In many ways, Darl is different from the other Bundren family members. He is highly intelligent, sensitive, and intuitive. His language is perceptive, observant, poetic.
Consider all the family members' motives for going to bring their mother's and wife's remains to Jefferson. Darl is the one who is truly troubled by the terrible disrespect to their mother's memory on their journey. The coffin gets lost in the river, the wet body begins to decompose, vultures are following the family, and as they pass through town, people cover their noses in disgust and curse at the family's backwardness and insolence.
Darl finally sets fire to the barn where Addie's coffin lies, to "free" her from the indignity she has been put through. He wants to lay her to rest. However, he is the one who gets sent to an insane asylum so that Anse can avoid a law suit for destroying another man's property.
The most poignant chapter is the one where Darl speaks about himself in third person, "Darl has gone to Jackson. They put him on the train, laughing, down the long car laughing, the heads turning like the heads of owls when he passed. 'What are you laughing at' I said. Darl is our brother, our brother Darl."
Emily Dickinson has written, "Much madness is divinest sense to a discerning eye."
So with Darl. On the surface, his repeating "yes yes yes yes yes" nonsensically and laughing maniacally seems that he has gone mad. But in the context of his family's behavior, who are selfish, insensitive, callous--his actions are the only sane ones.
While many people think that Darl is a main character of the novel, Addie certainly should be considered to be the novel’s main character.

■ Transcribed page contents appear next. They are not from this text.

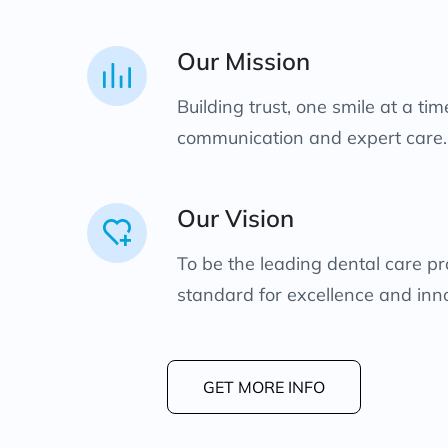
Our Mission
Building trust, one smile at a ti
communication and expert care.
Our Vision
To be the leading dental care pro
standard for excellence and inn
GET MORE INFO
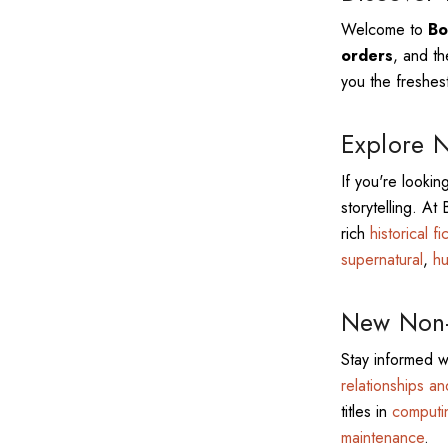
Welcome to
Bo
orders
, and th
you the freshest
Explore N
If you're lookin
storytelling. At
rich
historical fi
supernatural
,
hu
New Non-F
Stay informed w
relationships a
titles in
computi
maintenance
.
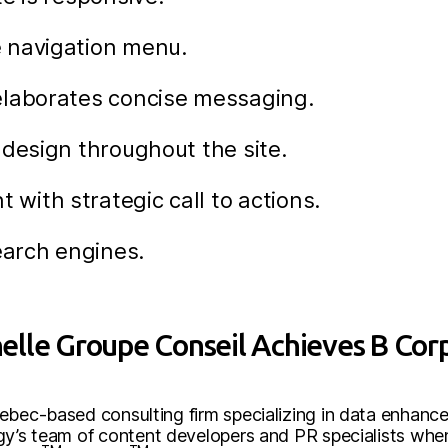
 navigation menu.
elaborates concise messaging.
 design throughout the site.
ith strategic call to actions.
earch engines.
lle Groupe Conseil Achieves B Corp
uebec-based consulting firm specializing in data enhanc
rgy’s team of content developers and PR specialists wh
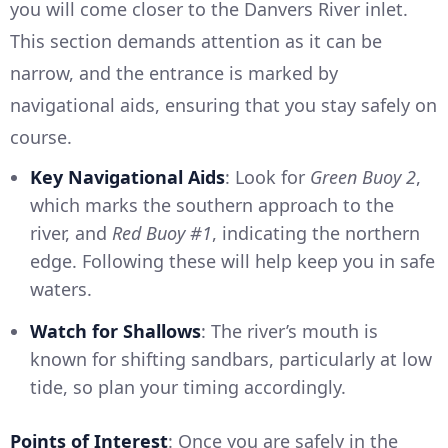
you will come closer to the Danvers River inlet.
This section demands attention as it can be
narrow, and the entrance is marked by
navigational aids, ensuring that you stay safely on
course.
Key Navigational Aids
: Look for
Green Buoy 2
,
which marks the southern approach to the
river, and
Red Buoy #1
, indicating the northern
edge. Following these will help keep you in safe
waters.
Watch for Shallows
: The river’s mouth is
known for shifting sandbars, particularly at low
tide, so plan your timing accordingly.
Points of Interest
: Once you are safely in the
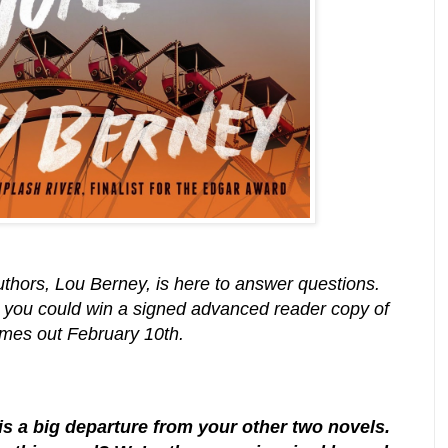
uthors, Lou Berney, is here to answer questions.
 you could win a signed advanced reader copy of
comes out February 10th.
 a big departure from your other two novels.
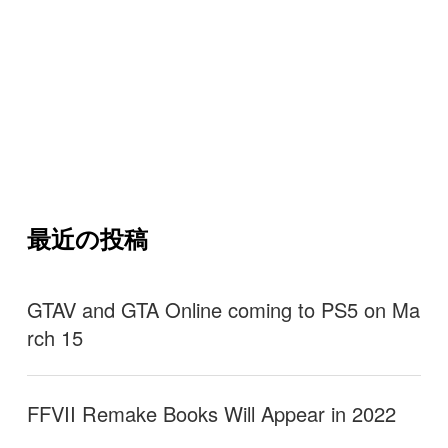
最近の投稿
GTAV and GTA Online coming to PS5 on Ma
rch 15
FFVII Remake Books Will Appear in 2022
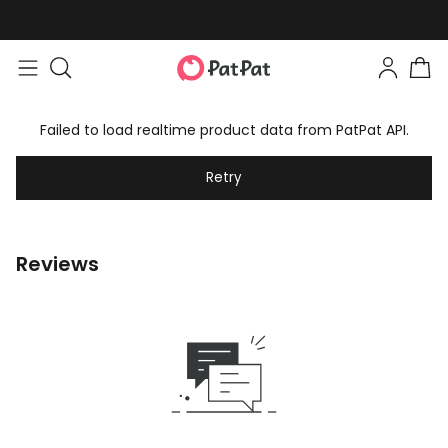
Failed to load realtime product data from PatPat API.
Retry
Reviews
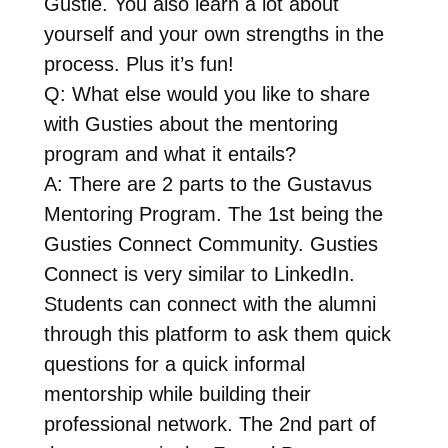
Gustie. You also learn a lot about
yourself and your own strengths in the
process. Plus it’s fun!
Q: What else would you like to share
with Gusties about the mentoring
program and what it entails?
A: There are 2 parts to the Gustavus
Mentoring Program. The 1st being the
Gusties Connect Community. Gusties
Connect is very similar to LinkedIn.
Students can connect with the alumni
through this platform to ask them quick
questions for a quick informal
mentorship while building their
professional network. The 2nd part of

First of all, she is the central fulcrum of the novel. Without her, the story does not exist. The story surrounds her decomposing corpse and its journey to Jefferson. Despite the fact that she is dead throughout the journey, there are many instances when she is very much alive. Vardaman constantly sees her as a living entity. He bores holes in her casket so that she can “breathe,” and he says that his mother “is a fish.” Darl wants to free her by burning her casket in the barn scene.
The novel is also entitled As I Lay Dying that provokes one to think that she is the main character observing the degraded family toting her body as she “lays dying.” One can not help to think that Faulkner intended his readers to view the story from Addie's eyes as a main and omniscient character from which we can judge the Bundren's actions.